In this type of pitch, the larger part of your deck will be focused on laying out the hypothesis for your product and business.

You will spend time convincing the investor of the problem/opportunity you are chasing – that it is a problem worth solving. You will include context to the problem, deep-dive into what the problem is, who the target customer is, and how big the opportunity is (preferably from a bottom-up perspective).

You will then convince the investor about your solution. How it solves the problem, how it is different (and better) than existing solutions, and some proof that your solution is working – usually via some monthly growth metric combined with a few testimonials and rating.

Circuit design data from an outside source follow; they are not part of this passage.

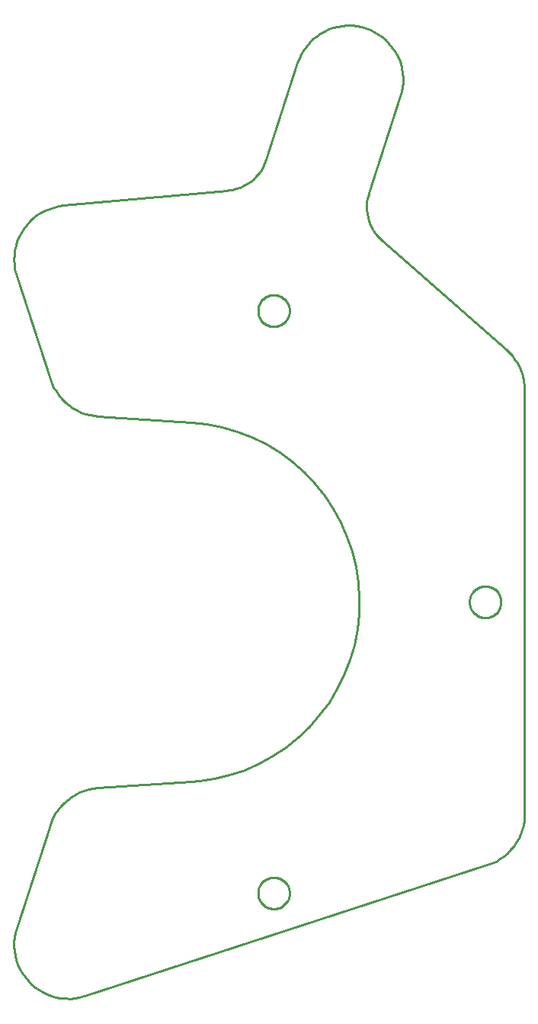
<source format=gbr>
G04 EAGLE Gerber RS-274X export*
G75*
%MOMM*%
%FSLAX34Y34*%
%LPD*%
%IN*%
%IPPOS*%
%AMOC8*
5,1,8,0,0,1.08239X$1,22.5*%
G01*
G04 Define Apertures*
%ADD10C,0.254000*%
D10*
X11362Y86966D02*
X9963Y81922D01*
X9009Y76776D01*
X8508Y71566D01*
X8462Y66331D01*
X8873Y61113D01*
X9737Y55951D01*
X11047Y50883D01*
X12794Y45949D01*
X14965Y41186D01*
X17543Y36630D01*
X20507Y32317D01*
X23837Y28278D01*
X27505Y24544D01*
X31486Y21145D01*
X35747Y18105D01*
X40257Y15449D01*
X44982Y13195D01*
X49884Y11362D01*
X54928Y9963D01*
X60075Y9009D01*
X65285Y8508D01*
X70519Y8462D01*
X75738Y8873D01*
X80900Y9737D01*
X85968Y11047D01*
X86966Y11362D01*
X534180Y156671D01*
X539083Y158504D01*
X543807Y160757D01*
X548317Y163414D01*
X552579Y166453D01*
X556559Y169853D01*
X560228Y173586D01*
X563557Y177625D01*
X566522Y181939D01*
X569099Y186494D01*
X571270Y191257D01*
X573017Y196192D01*
X574328Y201259D01*
X575192Y206422D01*
X575602Y211640D01*
X575639Y213734D01*
X575639Y683962D01*
X575411Y689191D01*
X574727Y694381D01*
X573594Y699491D01*
X572020Y704483D01*
X570017Y709319D01*
X567600Y713962D01*
X564788Y718377D01*
X561602Y722529D01*
X558065Y726388D01*
X555211Y729063D01*
X417294Y850074D01*
X414144Y853091D01*
X411269Y856371D01*
X408690Y859889D01*
X406428Y863619D01*
X404500Y867532D01*
X402920Y871597D01*
X401701Y875785D01*
X400851Y880064D01*
X400377Y884400D01*
X400283Y888761D01*
X400569Y893113D01*
X401234Y897424D01*
X402272Y901661D01*
X402718Y903108D01*
X437596Y1010451D01*
X438995Y1015495D01*
X439949Y1020642D01*
X440450Y1025852D01*
X440496Y1031086D01*
X440085Y1036305D01*
X439221Y1041467D01*
X437911Y1046535D01*
X436164Y1051469D01*
X433993Y1056232D01*
X431415Y1060788D01*
X428451Y1065101D01*
X425121Y1069140D01*
X421452Y1072874D01*
X417472Y1076273D01*
X413211Y1079313D01*
X408701Y1081969D01*
X403976Y1084223D01*
X399074Y1086056D01*
X394030Y1087455D01*
X388883Y1088409D01*
X383673Y1088910D01*
X378439Y1088956D01*
X373220Y1088545D01*
X368058Y1087681D01*
X362990Y1086371D01*
X358056Y1084623D01*
X353293Y1082453D01*
X348737Y1079875D01*
X344424Y1076911D01*
X340385Y1073581D01*
X336651Y1069912D01*
X333252Y1065932D01*
X330212Y1061671D01*
X327556Y1057161D01*
X325302Y1052436D01*
X323469Y1047533D01*
X288591Y940190D01*
X287064Y936105D01*
X285186Y932168D01*
X282972Y928409D01*
X280439Y924858D01*
X277606Y921541D01*
X274495Y918484D01*
X271129Y915709D01*
X267534Y913239D01*
X263738Y911091D01*
X259769Y909282D01*
X255657Y907826D01*
X251434Y906734D01*
X247132Y906014D01*
X245626Y905852D01*
X62920Y889018D01*
X57734Y888310D01*
X52629Y887154D01*
X47644Y885557D01*
X42818Y883531D01*
X38186Y881093D01*
X33784Y878260D01*
X29646Y875055D01*
X25804Y871501D01*
X22285Y867625D01*
X19118Y863458D01*
X16326Y859030D01*
X13930Y854376D01*
X11950Y849531D01*
X10399Y844532D01*
X9289Y839417D01*
X8630Y834224D01*
X8426Y828994D01*
X8678Y823765D01*
X9386Y818579D01*
X10542Y813474D01*
X11362Y810730D01*
X48444Y696603D01*
X50277Y691700D01*
X52531Y686976D01*
X55187Y682466D01*
X58227Y678204D01*
X61626Y674224D01*
X65360Y670555D01*
X69399Y667226D01*
X73712Y664261D01*
X78268Y661683D01*
X83031Y659513D01*
X87965Y657766D01*
X93033Y656455D01*
X98195Y655591D01*
X101545Y655275D01*
X205241Y648411D01*
X222584Y646501D01*
X239694Y643086D01*
X256442Y638193D01*
X272699Y631859D01*
X288342Y624132D01*
X303253Y615070D01*
X317317Y604744D01*
X330428Y593232D01*
X342485Y580621D01*
X353397Y567006D01*
X363081Y552493D01*
X371463Y537190D01*
X378480Y521216D01*
X384078Y504690D01*
X388214Y487740D01*
X390857Y470494D01*
X391987Y453082D01*
X391595Y435639D01*
X389685Y418296D01*
X386270Y401186D01*
X381377Y384438D01*
X375043Y368181D01*
X367316Y352538D01*
X358255Y337627D01*
X347929Y323563D01*
X336416Y310453D01*
X323805Y298395D01*
X310190Y287483D01*
X295677Y277799D01*
X280375Y269417D01*
X264400Y262400D01*
X247875Y256802D01*
X230924Y252666D01*
X213678Y250023D01*
X205241Y249285D01*
X101545Y242421D01*
X96342Y241848D01*
X91209Y240823D01*
X86185Y239356D01*
X81307Y237455D01*
X76614Y235137D01*
X72141Y232419D01*
X67922Y229321D01*
X63989Y225867D01*
X60372Y222084D01*
X57098Y218000D01*
X54193Y213646D01*
X51678Y209055D01*
X49573Y204262D01*
X48444Y201093D01*
X11362Y86966D01*
X314511Y771563D02*
X314436Y770420D01*
X314287Y769284D01*
X314063Y768160D01*
X313766Y767053D01*
X313398Y765968D01*
X312960Y764910D01*
X312453Y763882D01*
X311880Y762890D01*
X311243Y761937D01*
X310546Y761028D01*
X309790Y760167D01*
X308980Y759357D01*
X308119Y758601D01*
X307210Y757904D01*
X306257Y757267D01*
X305265Y756694D01*
X304237Y756187D01*
X303179Y755749D01*
X302094Y755381D01*
X300987Y755084D01*
X299863Y754861D01*
X298727Y754711D01*
X297584Y754636D01*
X296438Y754636D01*
X295295Y754711D01*
X294159Y754861D01*
X293035Y755084D01*
X291928Y755381D01*
X290843Y755749D01*
X289785Y756187D01*
X288757Y756694D01*
X287765Y757267D01*
X286812Y757904D01*
X285903Y758601D01*
X285042Y759357D01*
X284232Y760167D01*
X283476Y761028D01*
X282779Y761937D01*
X282142Y762890D01*
X281569Y763882D01*
X281062Y764910D01*
X280624Y765968D01*
X280256Y767053D01*
X279959Y768160D01*
X279736Y769284D01*
X279586Y770420D01*
X279511Y771563D01*
X279511Y772709D01*
X279586Y773852D01*
X279736Y774988D01*
X279959Y776112D01*
X280256Y777219D01*
X280624Y778304D01*
X281062Y779362D01*
X281569Y780390D01*
X282142Y781382D01*
X282779Y782335D01*
X283476Y783244D01*
X284232Y784105D01*
X285042Y784915D01*
X285903Y785671D01*
X286812Y786368D01*
X287765Y787005D01*
X288757Y787578D01*
X289785Y788085D01*
X290843Y788523D01*
X291928Y788891D01*
X293035Y789188D01*
X294159Y789412D01*
X295295Y789561D01*
X296438Y789636D01*
X297584Y789636D01*
X298727Y789561D01*
X299863Y789412D01*
X300987Y789188D01*
X302094Y788891D01*
X303179Y788523D01*
X304237Y788085D01*
X305265Y787578D01*
X306257Y787005D01*
X307210Y786368D01*
X308119Y785671D01*
X308980Y784915D01*
X309790Y784105D01*
X310546Y783244D01*
X311243Y782335D01*
X311880Y781382D01*
X312453Y780390D01*
X312960Y779362D01*
X313398Y778304D01*
X313766Y777219D01*
X314063Y776112D01*
X314287Y774988D01*
X314436Y773852D01*
X314511Y772709D01*
X314511Y771563D01*
X549483Y448205D02*
X549408Y447062D01*
X549259Y445926D01*
X549035Y444802D01*
X548738Y443695D01*
X548370Y442610D01*
X547932Y441552D01*
X547425Y440524D01*
X546852Y439532D01*
X546215Y438579D01*
X545518Y437670D01*
X544762Y436809D01*
X543952Y435999D01*
X543091Y435243D01*
X542182Y434546D01*
X541229Y433909D01*
X540237Y433336D01*
X539209Y432829D01*
X538151Y432391D01*
X537066Y432023D01*
X535959Y431726D01*
X534835Y431503D01*
X533699Y431353D01*
X532556Y431278D01*
X531410Y431278D01*
X530267Y431353D01*
X529131Y431503D01*
X528007Y431726D01*
X526900Y432023D01*
X525815Y432391D01*
X524757Y432829D01*
X523729Y433336D01*
X522737Y433909D01*
X521784Y434546D01*
X520875Y435243D01*
X520014Y435999D01*
X519204Y436809D01*
X518448Y437670D01*
X517751Y438579D01*
X517114Y439532D01*
X516541Y440524D01*
X516034Y441552D01*
X515596Y442610D01*
X515228Y443695D01*
X514931Y444802D01*
X514708Y445926D01*
X514558Y447062D01*
X514483Y448205D01*
X514483Y449351D01*
X514558Y450494D01*
X514708Y451630D01*
X514931Y452754D01*
X515228Y453861D01*
X515596Y454946D01*
X516034Y456004D01*
X516541Y457032D01*
X517114Y458024D01*
X517751Y458977D01*
X518448Y459886D01*
X519204Y460747D01*
X520014Y461557D01*
X520875Y462313D01*
X521784Y463010D01*
X522737Y463647D01*
X523729Y464220D01*
X524757Y464727D01*
X525815Y465165D01*
X526900Y465533D01*
X528007Y465830D01*
X529131Y466054D01*
X530267Y466203D01*
X531410Y466278D01*
X532556Y466278D01*
X533699Y466203D01*
X534835Y466054D01*
X535959Y465830D01*
X537066Y465533D01*
X538151Y465165D01*
X539209Y464727D01*
X540237Y464220D01*
X541229Y463647D01*
X542182Y463010D01*
X543091Y462313D01*
X543952Y461557D01*
X544762Y460747D01*
X545518Y459886D01*
X546215Y458977D01*
X546852Y458024D01*
X547425Y457032D01*
X547932Y456004D01*
X548370Y454946D01*
X548738Y453861D01*
X549035Y452754D01*
X549259Y451630D01*
X549408Y450494D01*
X549483Y449351D01*
X549483Y448205D01*
X314585Y124869D02*
X314510Y123726D01*
X314361Y122590D01*
X314137Y121466D01*
X313840Y120359D01*
X313472Y119274D01*
X313034Y118216D01*
X312527Y117188D01*
X311954Y116196D01*
X311317Y115243D01*
X310620Y114334D01*
X309864Y113473D01*
X309054Y112663D01*
X308193Y111907D01*
X307284Y111210D01*
X306331Y110573D01*
X305339Y110000D01*
X304311Y109493D01*
X303253Y109055D01*
X302168Y108687D01*
X301061Y108390D01*
X299937Y108167D01*
X298801Y108017D01*
X297658Y107942D01*
X296512Y107942D01*
X295369Y108017D01*
X294233Y108167D01*
X293109Y108390D01*
X292002Y108687D01*
X290917Y109055D01*
X289859Y109493D01*
X288831Y110000D01*
X287839Y110573D01*
X286886Y111210D01*
X285977Y111907D01*
X285116Y112663D01*
X284306Y113473D01*
X283550Y114334D01*
X282853Y115243D01*
X282216Y116196D01*
X281643Y117188D01*
X281136Y118216D01*
X280698Y119274D01*
X280330Y120359D01*
X280033Y121466D01*
X279810Y122590D01*
X279660Y123726D01*
X279585Y124869D01*
X279585Y126015D01*
X279660Y127158D01*
X279810Y128294D01*
X280033Y129418D01*
X280330Y130525D01*
X280698Y131610D01*
X281136Y132668D01*
X281643Y133696D01*
X282216Y134688D01*
X282853Y135641D01*
X283550Y136550D01*
X284306Y137411D01*
X285116Y138221D01*
X285977Y138977D01*
X286886Y139674D01*
X287839Y140311D01*
X288831Y140884D01*
X289859Y141391D01*
X290917Y141829D01*
X292002Y142197D01*
X293109Y142494D01*
X294233Y142718D01*
X295369Y142867D01*
X296512Y142942D01*
X297658Y142942D01*
X298801Y142867D01*
X299937Y142718D01*
X301061Y142494D01*
X302168Y142197D01*
X303253Y141829D01*
X304311Y141391D01*
X305339Y140884D01*
X306331Y140311D01*
X307284Y139674D01*
X308193Y138977D01*
X309054Y138221D01*
X309864Y137411D01*
X310620Y136550D01*
X311317Y135641D01*
X311954Y134688D01*
X312527Y133696D01*
X313034Y132668D01*
X313472Y131610D01*
X313840Y130525D01*
X314137Y129418D01*
X314361Y128294D01*
X314510Y127158D01*
X314585Y126015D01*
X314585Y124869D01*
M02*

</source>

You will also have to convince them about the business model you have built around the product. Here you talk about the revenue model and go-to-market plan. You can include what could be potential moats. Any other strengths in your business like pricing power, partner lock-ins, patents, data etc. If there will be any network effects that will kick in later. One difference I want to call out here vs metrics pitch is – in a vision pitch, most of these points will be at a conceptual level. They haven’t happened yet but you are explaining how you have started building the pieces in place for things like moats or network effects to develop. In a metrics pitch, you will actually prove that your network effects have kicked in through your numbers. You will show a kink in your graph where growth in users started speeding up or CAC started falling or ETAs started falling (whatever is the relevant metric for your business).

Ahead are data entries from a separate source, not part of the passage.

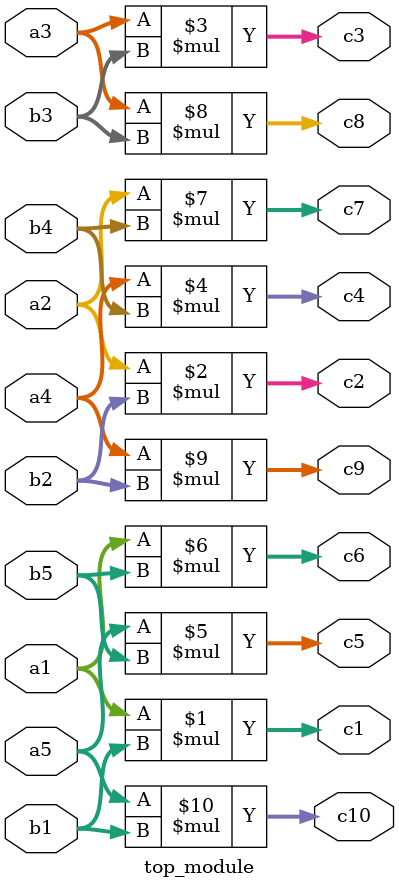
<source format=v>
module top_module
(
    
    input [4:0] a1,a2,a3,a4,a5,b1,b2,b3,b4,b5,
    output [9:0] c1,c2,c3,c4,c5,c6,c7,c8,c9,c10
   
);
  assign c1 = a1 * b1;
  assign c2 = a2 * b2;
  assign c3 = a3 * b3;
  assign c4 = a4 * b4;
  assign c5 = a5 * b5;
  assign c6 = a1 * b5;
  assign c7 = a2 * b4;
  assign c8 = a3 * b3;
  assign c9 = a4 * b2; 
  assign c10 = a5 * b1;   
endmodule

</source>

Lastly and most importantly, you will have to convince investors of your team’s credibility to build this going forward. That can either come out through showing your team’s past experience if it is relevant (they worked in the same sector or at a competitor). In case that isn’t there, you can prove executions capability through current metrics like traction and capital efficiency. This might be a bit tough since you won’t have a lot of numbers to show but does work at times.

For whom is the vision pitch best suited?

As already mentioned, early stage pitches (seed, Series A) are usually vision pitches. With very less proven execution and the product still undergoing work to reach PMF, the founder has to bank on selling the vision to raise funds. So you talk about hypothesis more than metrics but also balance it out by showing glimpses of evidence wherever possible to support your claims. And best to avoid too tall a claim in a vision pitch. It’s a very thin line between a vision pitch and a faf pitch (or ‘gas pitch’).

A disclaimer before I close. I glossed over what goes into a deck at many places in the post. Wherever I have listed down things you could cover in the pitch – it might not be the exhaustive list or in the right order. I wanted to keep this essay around the kinds of pitches (at a high level) without getting too much into the details of how to build them out. I cover that in an essay I am working on where I deep-dive into building the narrative for an early-stage company.